Page-level text extractions:

• • • • •

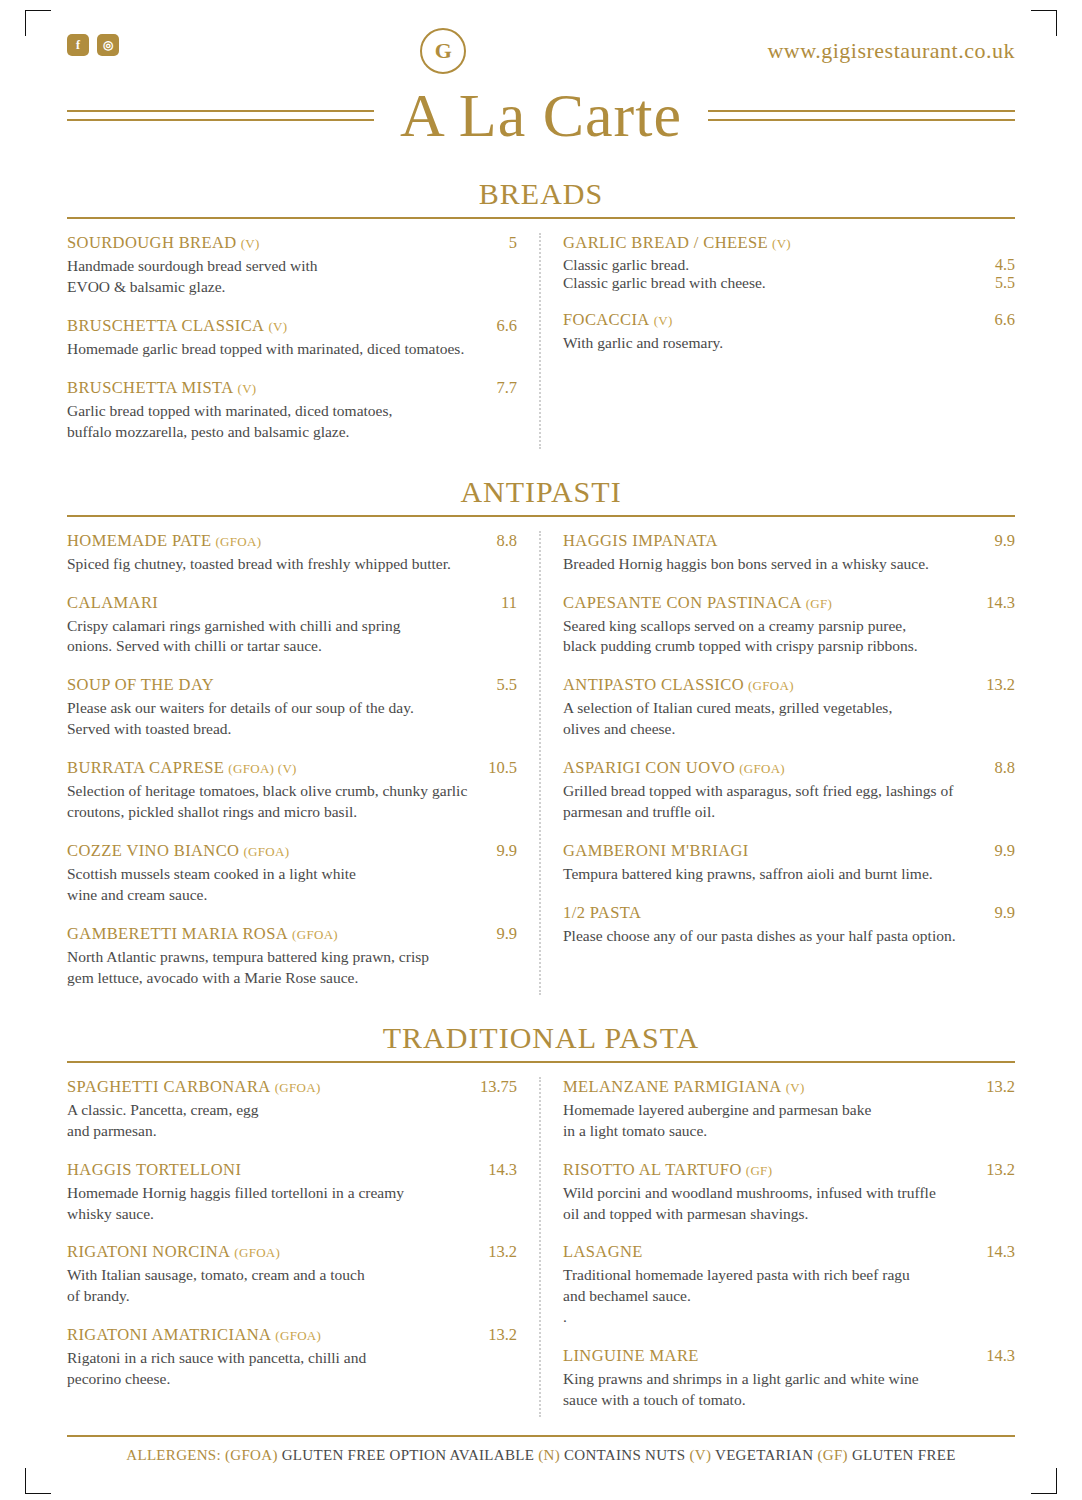f ◎
G
www.gigisrestaurant.co.uk
A La Carte
BREADS
SOURDOUGH BREAD (V)
5
Handmade sourdough bread served with
EVOO & balsamic glaze.
BRUSCHETTA CLASSICA (V)
6.6
Homemade garlic bread topped with marinated, diced tomatoes.
BRUSCHETTA MISTA (V)
7.7
Garlic bread topped with marinated, diced tomatoes,
buffalo mozzarella, pesto and balsamic glaze.
GARLIC BREAD / CHEESE (V)
Classic garlic bread. 4.5
Classic garlic bread with cheese. 5.5
FOCACCIA (V)
6.6
With garlic and rosemary.
ANTIPASTI
HOMEMADE PATE (GFOA)
8.8
Spiced fig chutney, toasted bread with freshly whipped butter.
CALAMARI
11
Crispy calamari rings garnished with chilli and spring
onions. Served with chilli or tartar sauce.
SOUP OF THE DAY
5.5
Please ask our waiters for details of our soup of the day.
Served with toasted bread.
BURRATA CAPRESE (GFOA) (V)
10.5
Selection of heritage tomatoes, black olive crumb, chunky garlic
croutons, pickled shallot rings and micro basil.
COZZE VINO BIANCO (GFOA)
9.9
Scottish mussels steam cooked in a light white
wine and cream sauce.
GAMBERETTI MARIA ROSA (GFOA)
9.9
North Atlantic prawns, tempura battered king prawn, crisp
gem lettuce, avocado with a Marie Rose sauce.
HAGGIS IMPANATA
9.9
Breaded Hornig haggis bon bons served in a whisky sauce.
CAPESANTE CON PASTINACA (GF)
14.3
Seared king scallops served on a creamy parsnip puree,
black pudding crumb topped with crispy parsnip ribbons.
ANTIPASTO CLASSICO (GFOA)
13.2
A selection of Italian cured meats, grilled vegetables,
olives and cheese.
ASPARIGI CON UOVO (GFOA)
8.8
Grilled bread topped with asparagus, soft fried egg, lashings of
parmesan and truffle oil.
GAMBERONI M'BRIAGI
9.9
Tempura battered king prawns, saffron aioli and burnt lime.
1/2 PASTA
9.9
Please choose any of our pasta dishes as your half pasta option.
TRADITIONAL PASTA
SPAGHETTI CARBONARA (GFOA)
13.75
A classic. Pancetta, cream, egg
and parmesan.
HAGGIS TORTELLONI
14.3
Homemade Hornig haggis filled tortelloni in a creamy
whisky sauce.
RIGATONI NORCINA (GFOA)
13.2
With Italian sausage, tomato, cream and a touch
of brandy.
RIGATONI AMATRICIANA (GFOA)
13.2
Rigatoni in a rich sauce with pancetta, chilli and
pecorino cheese.
MELANZANE PARMIGIANA (V)
13.2
Homemade layered aubergine and parmesan bake
in a light tomato sauce.
RISOTTO AL TARTUFO (GF)
13.2
Wild porcini and woodland mushrooms, infused with truffle
oil and topped with parmesan shavings.
LASAGNE
14.3
Traditional homemade layered pasta with rich beef ragu
and bechamel sauce.
.
LINGUINE MARE
14.3
King prawns and shrimps in a light garlic and white wine
sauce with a touch of tomato.
ALLERGENS: (GFOA) GLUTEN FREE OPTION AVAILABLE (N) CONTAINS NUTS (V) VEGETARIAN (GF) GLUTEN FREE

• • • • •

### [Task item]
Your answer should consist solely of the lines above from the line with "With Italian sausage, tomato, cream" to the line with "King prawns and", both included, reproduced exactly.

### [Expected output]
With Italian sausage, tomato, cream and a touch
of brandy.
RIGATONI AMATRICIANA (GFOA)
13.2
Rigatoni in a rich sauce with pancetta, chilli and
pecorino cheese.
MELANZANE PARMIGIANA (V)
13.2
Homemade layered aubergine and parmesan bake
in a light tomato sauce.
RISOTTO AL TARTUFO (GF)
13.2
Wild porcini and woodland mushrooms, infused with truffle
oil and topped with parmesan shavings.
LASAGNE
14.3
Traditional homemade layered pasta with rich beef ragu
and bechamel sauce.
.
LINGUINE MARE
14.3
King prawns and shrimps in a light garlic and white wine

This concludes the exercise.